Envoy distances Ukraine from Tymoshenko sentencingTop bureaucrat postpones trip to Ottawa after diplomatic fallout; envoy says judicial system needs improvement. |
Ukraine's envoy is distancing his government from the controversial ruling to jail his country's former prime minister—a move that drew fire from Prime Minister Stephen Harper—but has admitted the judicial system that sentenced her is flawed.
On Oct. 11 a Ukrainian court handed Yulia Tymoshenko a verdict of seven years in prison for abuse of power over a gas contract she signed with Russia. Ms. Tymoshenko, who accused Ukrainian President Viktor Yanukovych of rigging the trial, co-led the country's 2004 Orange Revolution and more recently has become its main opposition leader.
The ruling provoked a wave of criticism from world leaders, including Mr. Harper. He seized the opportunity at a Ukrainian Canadian Congress reception on Oct. 14 to say his government "is very concerned about the path the government of Ukraine appears to be taking." The prime minister, who was at the reception to receive the organization's highest award, added the sentencing "may have serious consequences for our bilateral relationship."
But in an interview with Embassy from his mission in downtown Ottawa, Ukrainian Chargé d'Affaires Mykhailo Khomenko said his government should not be blamed, since democratic principles prevented any interference in the judicial system.
"This is the decision of the court, and according to all democratic principles and the principle of the supremacy of law, all three of the branches of power are separate," he said. "The executive power cannot interfere in this process."

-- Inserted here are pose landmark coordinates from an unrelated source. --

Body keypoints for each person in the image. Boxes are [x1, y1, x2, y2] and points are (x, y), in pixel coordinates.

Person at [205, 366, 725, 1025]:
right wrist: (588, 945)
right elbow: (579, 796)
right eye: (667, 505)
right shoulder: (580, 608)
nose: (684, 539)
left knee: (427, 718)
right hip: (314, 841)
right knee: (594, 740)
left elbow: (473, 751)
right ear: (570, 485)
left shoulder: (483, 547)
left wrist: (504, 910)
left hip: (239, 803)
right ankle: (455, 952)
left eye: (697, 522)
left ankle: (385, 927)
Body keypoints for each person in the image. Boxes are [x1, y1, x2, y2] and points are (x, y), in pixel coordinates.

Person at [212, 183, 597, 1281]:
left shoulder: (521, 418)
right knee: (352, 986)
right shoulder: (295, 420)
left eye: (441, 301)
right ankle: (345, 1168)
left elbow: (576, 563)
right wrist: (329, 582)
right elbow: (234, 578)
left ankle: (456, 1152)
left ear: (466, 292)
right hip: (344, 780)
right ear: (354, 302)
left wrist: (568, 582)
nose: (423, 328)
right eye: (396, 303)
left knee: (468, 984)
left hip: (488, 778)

Mr. Khomenko, however, did acknowledge that the Ukrainian courts themselves were not perfect. He praised the roughly $21 million in Canadian International Development Agency-funded projects in the region—Ukraine is one of CIDA's 20 "countries of focus," the only one in eastern Europe, and CIDA is the fourth-largest technical assistance donor to Ukraine—and specifically pointed out the ones focused on judicial reform.
"Many projects of CIDA are directed to the improvement of our legal system and our system of courts, because we recognize that maybe our judicial system might have some lags," he said.

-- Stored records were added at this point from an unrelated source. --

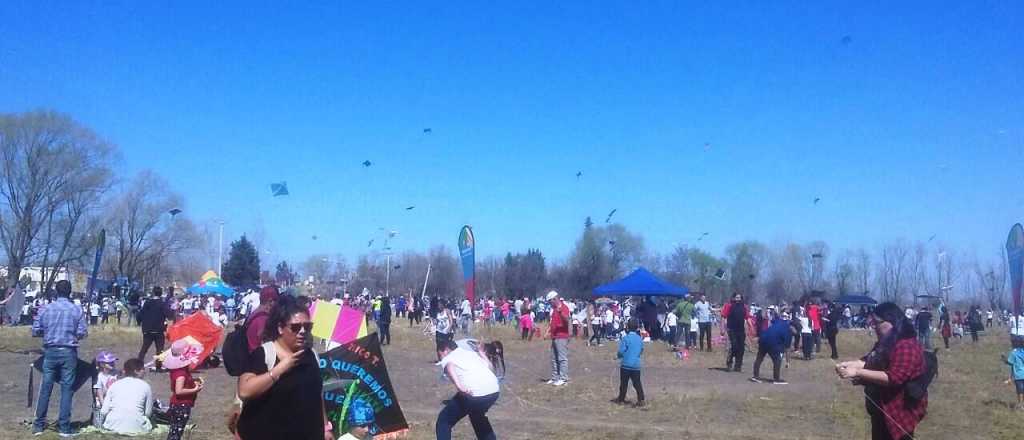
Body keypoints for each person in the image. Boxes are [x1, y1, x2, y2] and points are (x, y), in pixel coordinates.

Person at [237, 296, 333, 440]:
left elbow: (316, 395)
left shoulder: (311, 355)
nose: (302, 331)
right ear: (280, 328)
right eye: (295, 327)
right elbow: (244, 391)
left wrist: (325, 428)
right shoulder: (264, 354)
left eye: (307, 327)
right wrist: (280, 368)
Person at [836, 302, 927, 440]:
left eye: (876, 322)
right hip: (881, 408)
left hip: (899, 411)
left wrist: (858, 372)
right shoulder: (885, 342)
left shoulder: (907, 345)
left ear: (891, 321)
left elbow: (894, 378)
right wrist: (848, 365)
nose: (873, 326)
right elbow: (868, 361)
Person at [32, 279, 88, 436]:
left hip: (50, 351)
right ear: (70, 292)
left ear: (56, 291)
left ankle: (38, 425)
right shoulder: (76, 310)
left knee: (46, 388)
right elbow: (82, 332)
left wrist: (49, 333)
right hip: (68, 351)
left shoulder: (46, 308)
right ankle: (64, 427)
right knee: (67, 389)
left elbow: (35, 330)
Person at [436, 339, 501, 440]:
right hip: (494, 391)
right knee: (477, 416)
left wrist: (459, 387)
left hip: (474, 394)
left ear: (446, 350)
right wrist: (481, 353)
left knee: (443, 421)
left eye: (440, 355)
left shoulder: (449, 357)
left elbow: (449, 366)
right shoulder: (470, 353)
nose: (440, 358)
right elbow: (490, 368)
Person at [100, 358, 154, 434]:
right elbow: (148, 413)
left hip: (112, 426)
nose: (144, 372)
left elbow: (104, 411)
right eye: (143, 369)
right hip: (137, 428)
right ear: (136, 371)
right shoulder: (146, 386)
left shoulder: (115, 385)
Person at [164, 339, 204, 440]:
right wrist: (195, 389)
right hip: (180, 406)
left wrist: (193, 381)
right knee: (176, 433)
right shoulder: (181, 373)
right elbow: (179, 390)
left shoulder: (179, 370)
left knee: (175, 431)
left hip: (178, 405)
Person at [610, 318, 645, 407]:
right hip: (636, 366)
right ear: (637, 328)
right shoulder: (639, 339)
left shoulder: (626, 338)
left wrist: (618, 356)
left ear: (627, 327)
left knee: (623, 383)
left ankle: (621, 399)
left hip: (626, 365)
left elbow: (621, 351)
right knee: (637, 383)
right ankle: (641, 399)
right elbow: (641, 350)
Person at [751, 311, 792, 384]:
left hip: (763, 338)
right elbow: (787, 348)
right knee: (778, 359)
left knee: (759, 357)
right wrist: (788, 362)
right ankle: (776, 379)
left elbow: (773, 320)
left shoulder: (778, 321)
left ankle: (755, 376)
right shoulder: (788, 329)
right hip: (772, 342)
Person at [137, 286, 172, 370]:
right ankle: (158, 367)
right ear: (160, 293)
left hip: (147, 329)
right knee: (160, 349)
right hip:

The sentencing came as Ukrainian Deputy Foreign Minister Pavlo Klimkin was scheduled to appear in Ottawa the week of Oct. 9 to take part in annual bilateral meetings.

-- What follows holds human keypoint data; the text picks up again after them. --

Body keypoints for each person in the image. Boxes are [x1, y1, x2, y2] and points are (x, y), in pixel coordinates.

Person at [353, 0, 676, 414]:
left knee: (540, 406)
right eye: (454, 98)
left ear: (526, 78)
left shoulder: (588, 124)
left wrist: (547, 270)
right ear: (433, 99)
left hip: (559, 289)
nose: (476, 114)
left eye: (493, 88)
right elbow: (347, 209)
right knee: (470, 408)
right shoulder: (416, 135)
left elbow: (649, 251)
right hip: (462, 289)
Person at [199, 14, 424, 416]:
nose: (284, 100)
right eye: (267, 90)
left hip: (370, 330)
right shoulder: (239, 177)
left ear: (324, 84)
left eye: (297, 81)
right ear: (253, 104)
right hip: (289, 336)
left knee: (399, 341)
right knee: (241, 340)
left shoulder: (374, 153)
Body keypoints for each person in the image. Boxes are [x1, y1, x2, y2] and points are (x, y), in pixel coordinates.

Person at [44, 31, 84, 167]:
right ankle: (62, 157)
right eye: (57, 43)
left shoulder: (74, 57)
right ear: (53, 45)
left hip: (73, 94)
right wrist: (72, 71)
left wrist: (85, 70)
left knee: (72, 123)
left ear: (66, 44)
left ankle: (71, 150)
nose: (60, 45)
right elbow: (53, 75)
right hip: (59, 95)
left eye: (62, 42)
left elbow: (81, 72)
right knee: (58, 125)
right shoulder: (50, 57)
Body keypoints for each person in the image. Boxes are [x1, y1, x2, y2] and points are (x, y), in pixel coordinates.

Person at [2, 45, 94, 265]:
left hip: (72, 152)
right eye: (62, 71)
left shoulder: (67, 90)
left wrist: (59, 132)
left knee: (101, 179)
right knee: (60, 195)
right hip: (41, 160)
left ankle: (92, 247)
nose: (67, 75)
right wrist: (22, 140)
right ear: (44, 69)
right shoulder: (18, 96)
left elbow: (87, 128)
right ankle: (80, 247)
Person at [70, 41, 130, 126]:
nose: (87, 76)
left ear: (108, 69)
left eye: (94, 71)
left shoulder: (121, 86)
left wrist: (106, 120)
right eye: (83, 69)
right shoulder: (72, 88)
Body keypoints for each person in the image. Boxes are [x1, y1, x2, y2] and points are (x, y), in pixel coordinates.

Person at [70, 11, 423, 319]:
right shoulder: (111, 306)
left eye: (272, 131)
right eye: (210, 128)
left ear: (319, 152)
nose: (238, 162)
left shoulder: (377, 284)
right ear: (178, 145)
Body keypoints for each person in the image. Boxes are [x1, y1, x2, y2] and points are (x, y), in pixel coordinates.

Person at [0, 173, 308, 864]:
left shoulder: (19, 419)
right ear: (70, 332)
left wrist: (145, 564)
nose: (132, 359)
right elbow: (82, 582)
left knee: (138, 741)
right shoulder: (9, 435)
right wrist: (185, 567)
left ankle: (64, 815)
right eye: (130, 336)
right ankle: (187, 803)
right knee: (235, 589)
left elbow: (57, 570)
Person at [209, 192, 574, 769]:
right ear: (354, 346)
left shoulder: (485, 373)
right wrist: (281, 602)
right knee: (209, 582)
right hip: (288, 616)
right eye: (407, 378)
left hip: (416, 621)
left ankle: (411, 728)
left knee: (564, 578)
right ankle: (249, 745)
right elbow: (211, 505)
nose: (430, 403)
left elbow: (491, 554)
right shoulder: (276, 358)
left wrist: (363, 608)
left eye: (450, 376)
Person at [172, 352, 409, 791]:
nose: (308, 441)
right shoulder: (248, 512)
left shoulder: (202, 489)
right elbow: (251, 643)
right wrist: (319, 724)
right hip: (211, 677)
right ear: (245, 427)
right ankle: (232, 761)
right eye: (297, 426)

His trip was postponed, said Mr. Khomenko, because he was needed back home to smooth things over with European leaders. Europe and Ukraine are on the verge of signing a free trade agreement as part of a future association agreement, and Mr. Yanukovych was scheduled to meet EU leaders in Brussels for talks.
"The press wrote some reactions of European politicians to this event, and Deputy Minister Klimkin had to [stay and] make some calls to make sure everything went well before those agreements," he said.
Even so, on Oct. 18 the EU announced that meeting had been postponed as well.
Still expecting free trade
Canada has had a lengthy relationship with Ukraine, not least because the first Ukrainian settlers in Canada 120 years ago eventually grew into the 1.2 million-strong Ukrainian diaspora that exists today, the third largest in the world. Canada was also the first Western country to recognize Ukrainian independence 20 years ago.
The Harper government has capitalized on this relationship by launching a bilateral forum in 2008 and free trade negotiations in 2010, including providing nuclear technical assistance. Mr. Harper visited Ukraine last year.
In addition, Canada officially recognized the Holodomor, the 1932-33 famine, as a Ukrainian genocide during former president Viktor Yushchenko's visit to Ottawa in 2008.
But this relationship has been tested ever since Mr. Yanukovych, a former USSR Communist Party member who draws his support from eastern Ukraine and is openly pro-Moscow, assumed power in early 2010. During Mr. Harper's visit to Ukraine, he symbolically appeared at a monument honouring a poet who predicted the country's freedom from Russia, and met with a historian arrested for revealing historic documents of Ukraine's anti-Soviet movement.
As such, Mr. Harper's Oct. 14 comment about the sentencing's potential effect on the Canada-Ukraine relationship had some wondering what would happen to the free trade talks—which saw their second round in May 2011, with the third round expected to occur this autumn—as well as the potential nuclear agreement.
Mr. Khomenko argued that because his government was not involved with the sentencing, he did not expect any official bilateral negotiations to be affected.
"We are ready to continue all the bilateral processes, and to work within the framework of our special partnership, to continue the FTA negotiations and all processes connected with our co-operation in the sphere of nuclear energy."
Trade Minister Ed Fast's office did not immediately respond to requests for comment.